WHAT IS REQUIRED: Please show each line in the listing below that contains the string "推荐单位". Case counts.
[[ DATA SHOWN open ]]
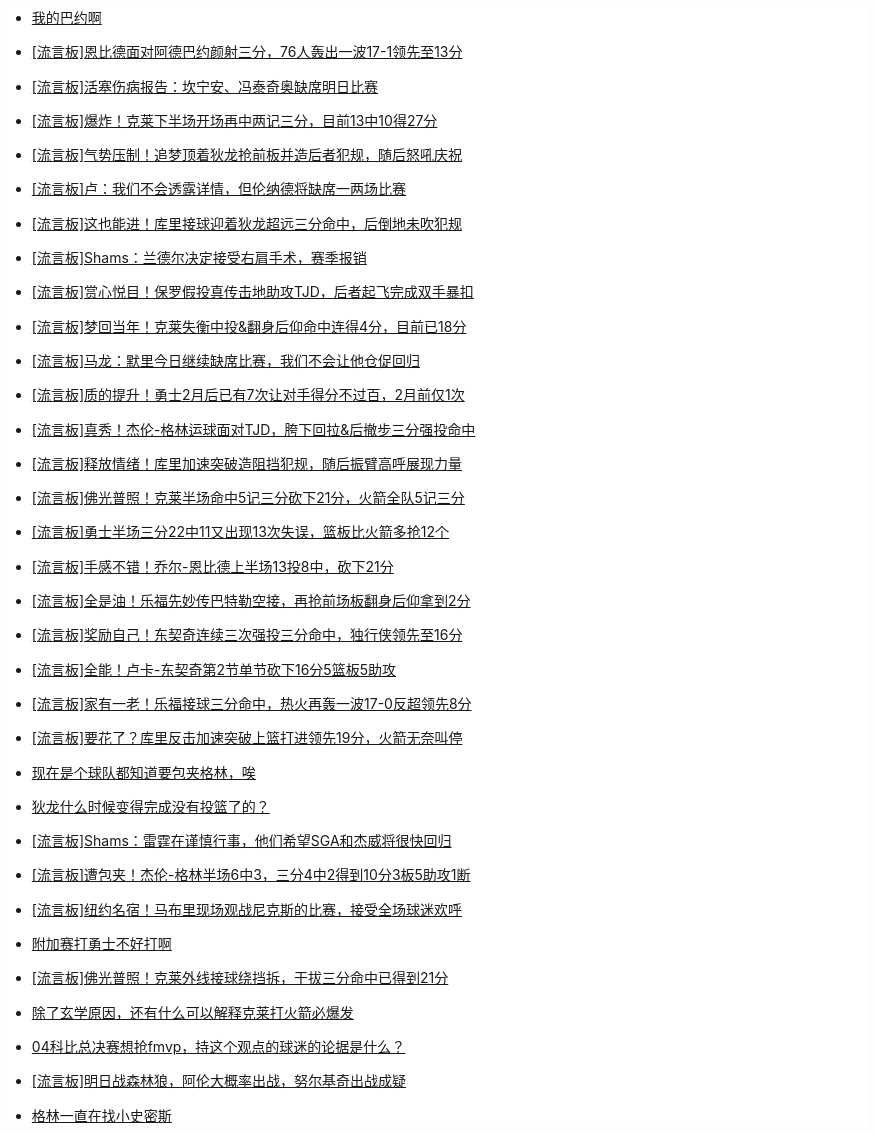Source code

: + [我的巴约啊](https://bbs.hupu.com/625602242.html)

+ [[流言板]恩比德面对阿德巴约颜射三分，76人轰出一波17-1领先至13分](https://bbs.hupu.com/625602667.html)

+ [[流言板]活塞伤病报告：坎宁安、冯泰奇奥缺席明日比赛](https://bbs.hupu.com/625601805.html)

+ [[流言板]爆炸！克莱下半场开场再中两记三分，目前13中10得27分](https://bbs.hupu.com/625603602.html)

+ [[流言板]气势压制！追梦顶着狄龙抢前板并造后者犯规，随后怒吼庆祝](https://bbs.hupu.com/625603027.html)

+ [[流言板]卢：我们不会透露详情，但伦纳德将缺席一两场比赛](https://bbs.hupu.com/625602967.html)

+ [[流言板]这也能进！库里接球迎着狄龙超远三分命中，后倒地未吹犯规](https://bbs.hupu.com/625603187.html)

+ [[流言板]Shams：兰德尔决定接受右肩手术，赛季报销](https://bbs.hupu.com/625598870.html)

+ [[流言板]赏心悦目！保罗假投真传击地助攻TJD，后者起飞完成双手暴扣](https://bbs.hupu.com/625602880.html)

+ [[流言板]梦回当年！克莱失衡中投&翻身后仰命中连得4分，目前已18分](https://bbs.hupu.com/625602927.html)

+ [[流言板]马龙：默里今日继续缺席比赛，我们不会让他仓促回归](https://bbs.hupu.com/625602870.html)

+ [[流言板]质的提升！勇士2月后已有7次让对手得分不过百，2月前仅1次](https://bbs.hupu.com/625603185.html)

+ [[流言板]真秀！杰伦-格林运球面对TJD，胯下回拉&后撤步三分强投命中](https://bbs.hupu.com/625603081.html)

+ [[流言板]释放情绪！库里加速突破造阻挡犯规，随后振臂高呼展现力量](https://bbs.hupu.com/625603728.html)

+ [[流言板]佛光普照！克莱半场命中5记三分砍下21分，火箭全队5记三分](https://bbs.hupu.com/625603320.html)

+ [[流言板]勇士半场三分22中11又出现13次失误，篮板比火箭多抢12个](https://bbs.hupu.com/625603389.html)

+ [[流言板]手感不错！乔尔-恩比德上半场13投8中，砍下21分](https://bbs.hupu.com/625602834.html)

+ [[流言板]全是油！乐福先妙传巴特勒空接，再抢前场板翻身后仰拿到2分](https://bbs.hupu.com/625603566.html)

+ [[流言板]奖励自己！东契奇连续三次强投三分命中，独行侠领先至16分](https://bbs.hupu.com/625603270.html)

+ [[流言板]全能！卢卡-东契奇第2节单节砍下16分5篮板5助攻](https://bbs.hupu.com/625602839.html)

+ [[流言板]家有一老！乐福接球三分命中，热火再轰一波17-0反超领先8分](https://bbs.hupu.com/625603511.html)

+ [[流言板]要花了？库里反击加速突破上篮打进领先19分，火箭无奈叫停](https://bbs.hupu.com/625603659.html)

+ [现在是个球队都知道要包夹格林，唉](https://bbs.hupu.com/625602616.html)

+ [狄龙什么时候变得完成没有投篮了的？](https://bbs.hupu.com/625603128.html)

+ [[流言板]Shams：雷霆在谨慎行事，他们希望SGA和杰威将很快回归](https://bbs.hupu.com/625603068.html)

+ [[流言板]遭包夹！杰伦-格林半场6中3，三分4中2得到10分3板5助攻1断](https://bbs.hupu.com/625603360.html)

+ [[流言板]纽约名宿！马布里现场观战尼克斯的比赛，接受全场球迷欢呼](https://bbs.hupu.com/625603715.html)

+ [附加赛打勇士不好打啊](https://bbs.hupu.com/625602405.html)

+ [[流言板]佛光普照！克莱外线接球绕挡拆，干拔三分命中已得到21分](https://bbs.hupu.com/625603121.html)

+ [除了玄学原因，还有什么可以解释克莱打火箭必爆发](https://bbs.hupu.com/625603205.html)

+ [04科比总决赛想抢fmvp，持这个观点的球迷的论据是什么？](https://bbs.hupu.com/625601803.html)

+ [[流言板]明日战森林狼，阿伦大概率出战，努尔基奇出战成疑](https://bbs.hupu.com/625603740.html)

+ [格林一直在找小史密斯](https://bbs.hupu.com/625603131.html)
[[ DATA SHOWN closed ]]
[[ DATA SHOWN open ]]
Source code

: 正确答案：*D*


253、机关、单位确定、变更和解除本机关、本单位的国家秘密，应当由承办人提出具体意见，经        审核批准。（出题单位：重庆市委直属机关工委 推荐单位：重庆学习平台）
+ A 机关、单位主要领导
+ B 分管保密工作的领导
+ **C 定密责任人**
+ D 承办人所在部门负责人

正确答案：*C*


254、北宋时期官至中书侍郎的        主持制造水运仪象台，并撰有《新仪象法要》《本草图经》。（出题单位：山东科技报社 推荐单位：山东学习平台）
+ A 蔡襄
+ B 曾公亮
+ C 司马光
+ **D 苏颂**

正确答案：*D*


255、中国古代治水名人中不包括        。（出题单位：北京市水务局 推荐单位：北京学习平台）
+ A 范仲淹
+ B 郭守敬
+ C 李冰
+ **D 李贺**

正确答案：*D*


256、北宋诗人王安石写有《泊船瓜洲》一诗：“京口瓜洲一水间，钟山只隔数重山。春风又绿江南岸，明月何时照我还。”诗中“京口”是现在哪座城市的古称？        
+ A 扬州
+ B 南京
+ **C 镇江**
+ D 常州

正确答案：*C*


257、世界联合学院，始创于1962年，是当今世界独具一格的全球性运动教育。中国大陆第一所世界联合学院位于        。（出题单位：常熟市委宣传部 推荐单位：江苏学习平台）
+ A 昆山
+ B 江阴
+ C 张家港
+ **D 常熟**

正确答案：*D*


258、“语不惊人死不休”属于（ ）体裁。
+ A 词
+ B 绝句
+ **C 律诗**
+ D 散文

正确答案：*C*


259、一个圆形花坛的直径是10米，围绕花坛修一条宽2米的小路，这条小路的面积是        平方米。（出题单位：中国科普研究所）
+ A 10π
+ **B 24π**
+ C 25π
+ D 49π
[[ DATA SHOWN closed ]]
OUTPUT OF THE EXERCISE:
253、机关、单位确定、变更和解除本机关、本单位的国家秘密，应当由承办人提出具体意见，经        审核批准。（出题单位：重庆市委直属机关工委 推荐单位：重庆学习平台）
254、北宋时期官至中书侍郎的        主持制造水运仪象台，并撰有《新仪象法要》《本草图经》。（出题单位：山东科技报社 推荐单位：山东学习平台）
255、中国古代治水名人中不包括        。（出题单位：北京市水务局 推荐单位：北京学习平台）
257、世界联合学院，始创于1962年，是当今世界独具一格的全球性运动教育。中国大陆第一所世界联合学院位于        。（出题单位：常熟市委宣传部 推荐单位：江苏学习平台）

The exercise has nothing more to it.